Laut Bundeszentrum für Ernährung (BZfE) ist die „Esskultur ein wichtiger Teil unserer Identität und unseres Gefühls für Heimat und Gruppenzugehörigkeit“, so das BZfE. Besonders an Festtagen spielen Mahlzeiten eine wichtige Rolle: Schon seit Menschengedenken gehört zu einer Feierlichkeit ein besonderes Essen und Rituale dazu. Bei den Christen ist es zum Beispiel die Weihnachtszeit, die mit bestimmten Gewürzen und Leckereien verbunden wird. Auch Teil der christlichen Esskultur ist das Fasten vor der Osterzeit, das am Ostersonntag an einem festlich gedeckten Tisch mit einem leckeren Brunch oder einem Braten endet.

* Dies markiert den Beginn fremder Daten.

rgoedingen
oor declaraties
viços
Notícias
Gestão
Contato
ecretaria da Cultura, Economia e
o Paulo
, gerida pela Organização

Auch im Ramadan werden das besondere Porzellangeschirr, das Silberbesteck und die schönsten Tischdecken rausgeholt. Die Gastgeberinnen und Gastgeber empfangen alle Gäste herzlich und wer eingeladen ist, bringt immer eine kleine Aufmerksamkeit mit.

Das Leben von Traditionen und kulturellen Besonderheiten machen die Festtage für uns Menschen aus. Im Alltag ist die Esskultur aber immer auch ein Weg, andere Kulturen kennenzulernen. Von der köstlichen Baklava der netten Bäckerin um die Ecke bis zu den koscheren Falafeln. Auch Fleischersatz, der in Deutschland derzeit boomt, hat seinen Ursprung in der buddhistischen Esskultur und wird mit buddhistischen Klöstern in Verbindung gebracht.

Esskultur ist damit nicht nur etwas, das die Menschen einer Kultur miteinander verbindet. Gerichte und Mahlzeiten bringen vielmehr auch Menschen unterschiedlicher Kulturen zusammen.